··· Available records
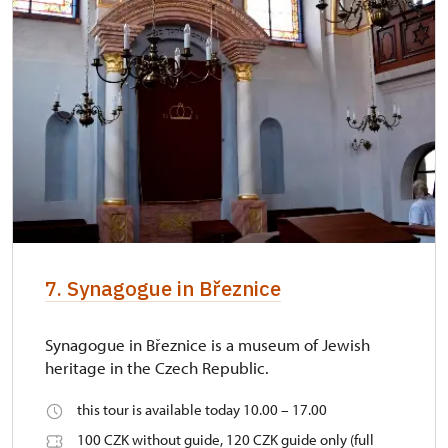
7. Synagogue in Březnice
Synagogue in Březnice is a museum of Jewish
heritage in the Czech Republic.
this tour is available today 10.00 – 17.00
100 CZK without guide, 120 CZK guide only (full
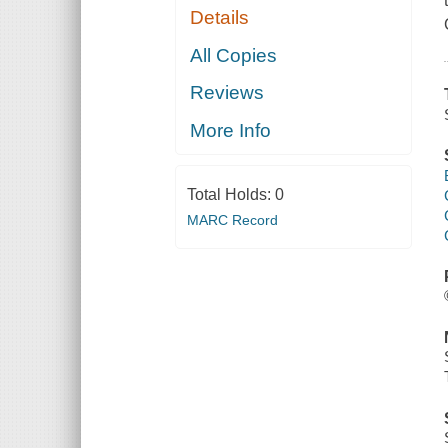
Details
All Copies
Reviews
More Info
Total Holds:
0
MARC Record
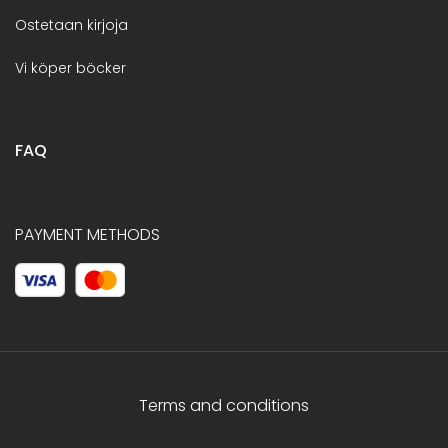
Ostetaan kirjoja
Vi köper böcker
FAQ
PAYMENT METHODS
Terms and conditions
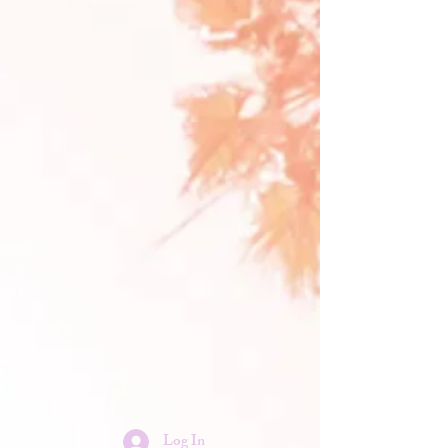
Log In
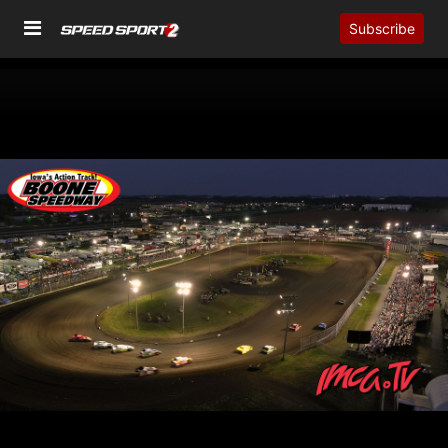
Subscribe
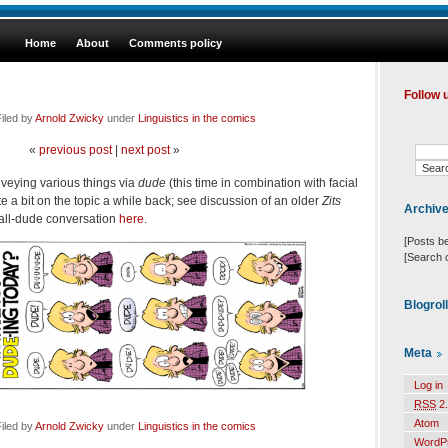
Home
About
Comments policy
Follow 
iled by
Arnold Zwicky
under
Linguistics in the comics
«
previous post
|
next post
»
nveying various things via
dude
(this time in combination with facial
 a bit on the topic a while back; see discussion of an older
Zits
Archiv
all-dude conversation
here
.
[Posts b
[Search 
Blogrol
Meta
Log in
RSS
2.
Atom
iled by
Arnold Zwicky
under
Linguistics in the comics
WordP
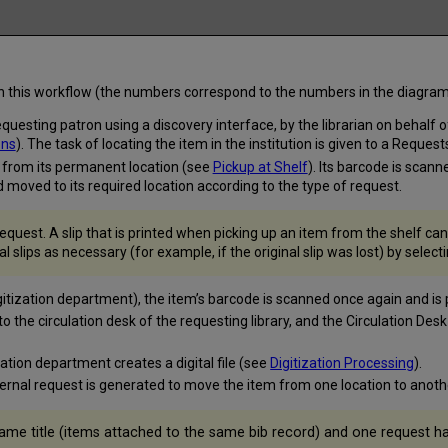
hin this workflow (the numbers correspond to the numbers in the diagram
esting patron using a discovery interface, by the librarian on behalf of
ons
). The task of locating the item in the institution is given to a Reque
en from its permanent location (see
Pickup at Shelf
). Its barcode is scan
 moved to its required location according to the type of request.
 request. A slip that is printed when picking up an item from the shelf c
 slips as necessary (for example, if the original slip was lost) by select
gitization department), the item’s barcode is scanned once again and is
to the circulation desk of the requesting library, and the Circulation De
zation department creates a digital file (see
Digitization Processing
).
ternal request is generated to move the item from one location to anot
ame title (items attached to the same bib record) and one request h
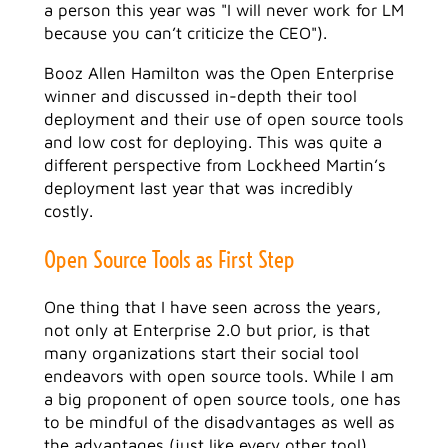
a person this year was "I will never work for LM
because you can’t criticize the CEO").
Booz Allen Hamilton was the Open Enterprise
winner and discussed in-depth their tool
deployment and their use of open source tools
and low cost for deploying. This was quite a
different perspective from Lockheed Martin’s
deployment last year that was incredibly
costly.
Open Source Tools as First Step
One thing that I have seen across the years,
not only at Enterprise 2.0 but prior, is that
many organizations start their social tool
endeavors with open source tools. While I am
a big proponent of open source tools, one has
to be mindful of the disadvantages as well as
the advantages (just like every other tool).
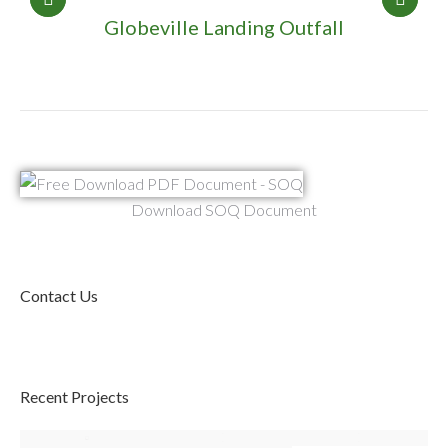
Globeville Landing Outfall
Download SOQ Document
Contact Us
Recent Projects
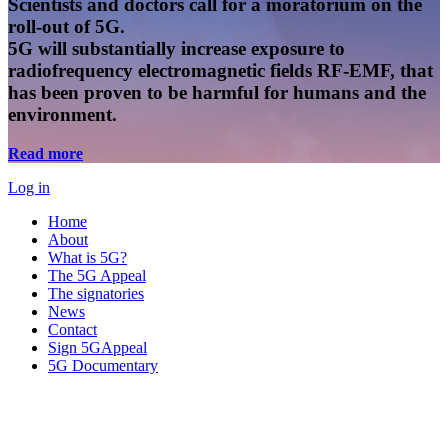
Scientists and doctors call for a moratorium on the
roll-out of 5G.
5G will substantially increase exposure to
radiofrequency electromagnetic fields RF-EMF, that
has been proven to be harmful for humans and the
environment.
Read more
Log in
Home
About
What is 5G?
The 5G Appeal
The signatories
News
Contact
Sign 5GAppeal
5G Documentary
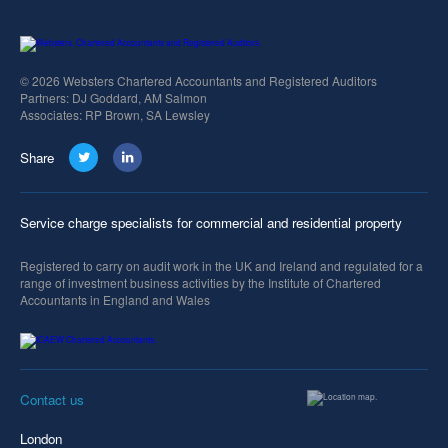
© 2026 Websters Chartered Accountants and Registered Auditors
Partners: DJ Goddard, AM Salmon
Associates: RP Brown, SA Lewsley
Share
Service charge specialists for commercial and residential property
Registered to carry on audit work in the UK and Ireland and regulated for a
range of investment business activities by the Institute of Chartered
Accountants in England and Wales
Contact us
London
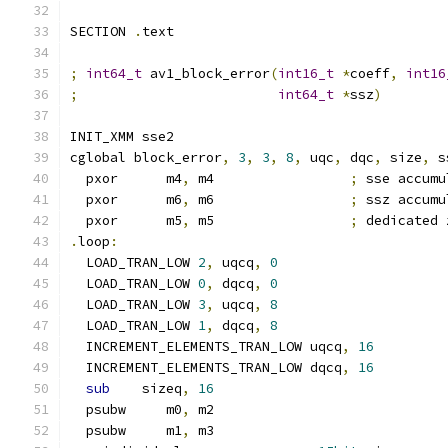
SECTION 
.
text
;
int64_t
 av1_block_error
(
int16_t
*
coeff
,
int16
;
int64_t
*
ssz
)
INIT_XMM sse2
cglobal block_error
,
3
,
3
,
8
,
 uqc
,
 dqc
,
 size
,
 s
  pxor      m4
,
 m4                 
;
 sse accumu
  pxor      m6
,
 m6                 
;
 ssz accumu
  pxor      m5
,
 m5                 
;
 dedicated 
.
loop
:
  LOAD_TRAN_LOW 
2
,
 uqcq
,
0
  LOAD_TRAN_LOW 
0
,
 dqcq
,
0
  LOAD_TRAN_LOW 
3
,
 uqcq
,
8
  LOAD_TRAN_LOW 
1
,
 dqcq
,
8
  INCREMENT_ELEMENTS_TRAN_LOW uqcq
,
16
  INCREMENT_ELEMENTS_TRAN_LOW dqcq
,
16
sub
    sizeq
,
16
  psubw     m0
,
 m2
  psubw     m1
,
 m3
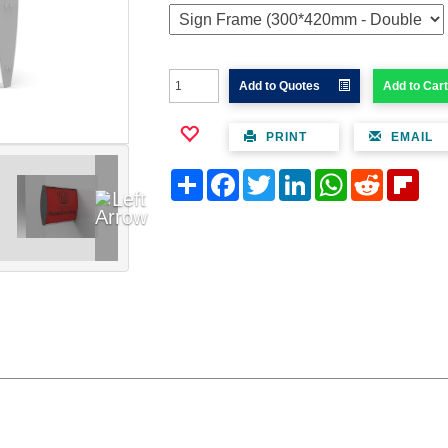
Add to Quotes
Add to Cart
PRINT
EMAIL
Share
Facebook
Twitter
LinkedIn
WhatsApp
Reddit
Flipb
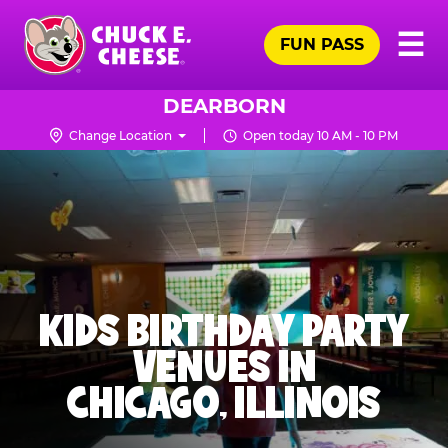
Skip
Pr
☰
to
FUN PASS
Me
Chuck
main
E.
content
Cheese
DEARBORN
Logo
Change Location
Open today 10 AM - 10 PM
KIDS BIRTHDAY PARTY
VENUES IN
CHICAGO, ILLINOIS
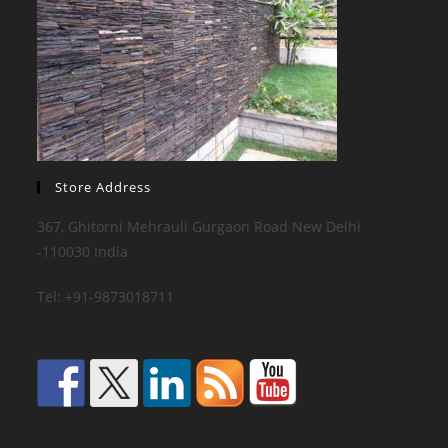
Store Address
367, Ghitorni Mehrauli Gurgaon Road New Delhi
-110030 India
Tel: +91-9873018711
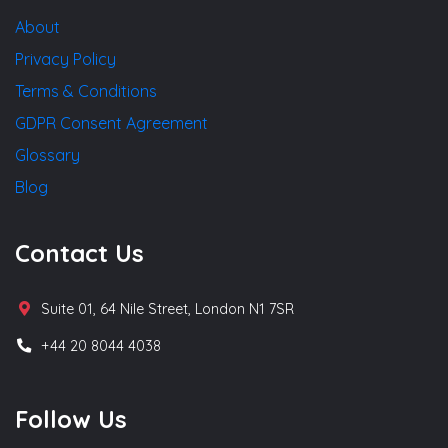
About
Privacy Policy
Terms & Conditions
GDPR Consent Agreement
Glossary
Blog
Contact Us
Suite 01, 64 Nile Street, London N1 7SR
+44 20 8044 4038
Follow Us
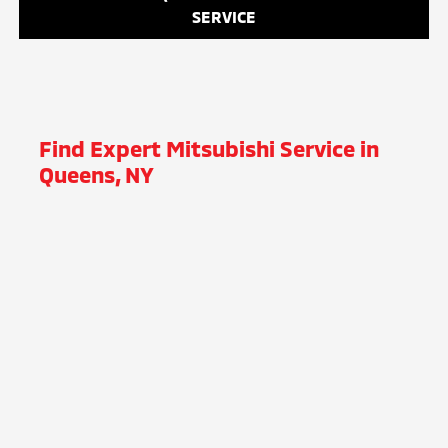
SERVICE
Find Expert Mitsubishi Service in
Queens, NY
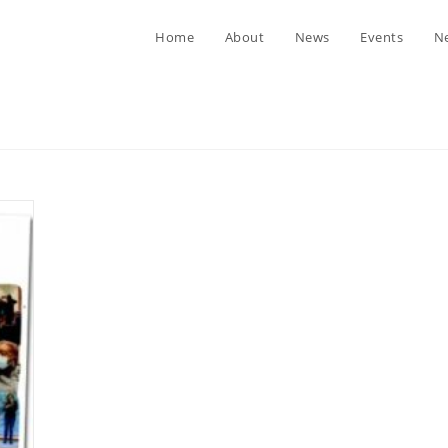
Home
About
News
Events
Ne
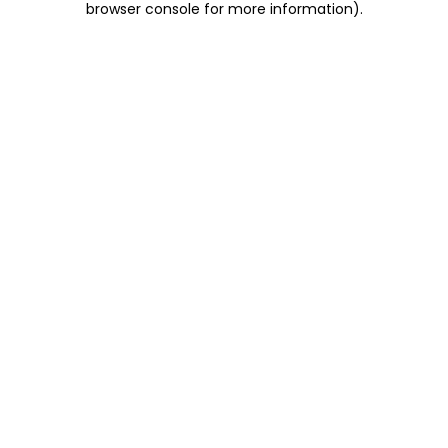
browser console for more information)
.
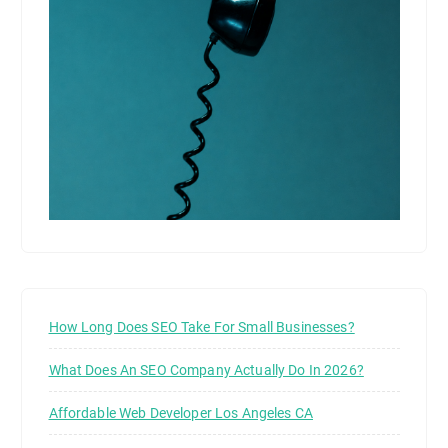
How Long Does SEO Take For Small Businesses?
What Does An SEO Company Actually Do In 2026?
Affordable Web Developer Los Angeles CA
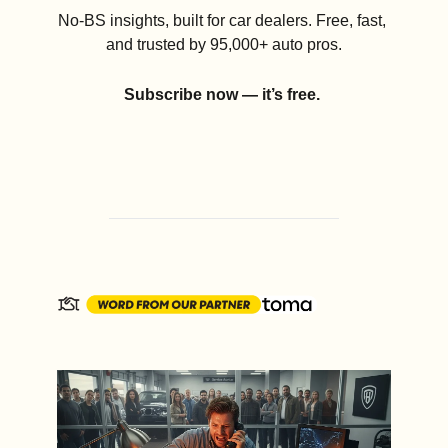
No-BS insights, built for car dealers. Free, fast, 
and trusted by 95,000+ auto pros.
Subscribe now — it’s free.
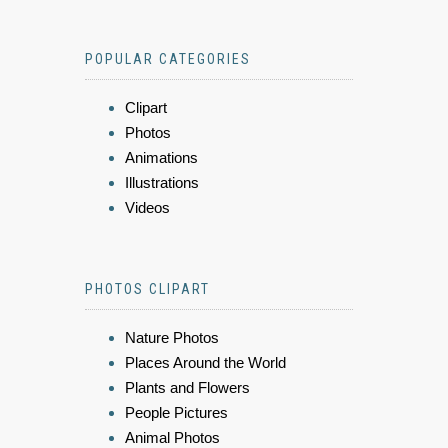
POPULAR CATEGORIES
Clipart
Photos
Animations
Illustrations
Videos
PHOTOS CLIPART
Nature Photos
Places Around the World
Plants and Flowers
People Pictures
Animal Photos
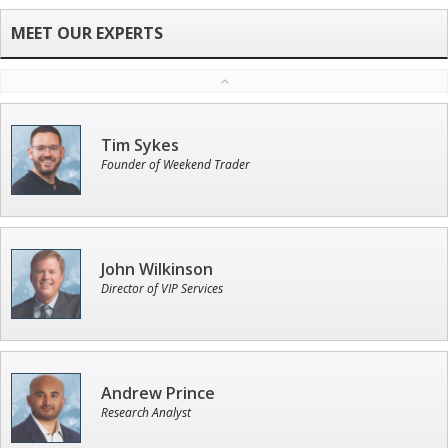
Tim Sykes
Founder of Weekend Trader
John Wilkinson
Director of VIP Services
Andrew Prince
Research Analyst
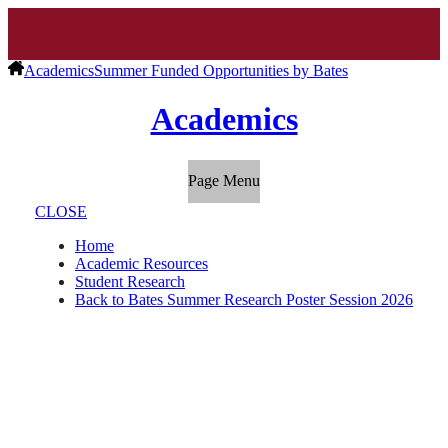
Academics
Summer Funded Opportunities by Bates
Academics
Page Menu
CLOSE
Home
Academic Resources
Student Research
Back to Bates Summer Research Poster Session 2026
······
§ **Work order**
Report how many lines of the records above contain the word "Terms", and give only that number.

§ **Exercise response**
2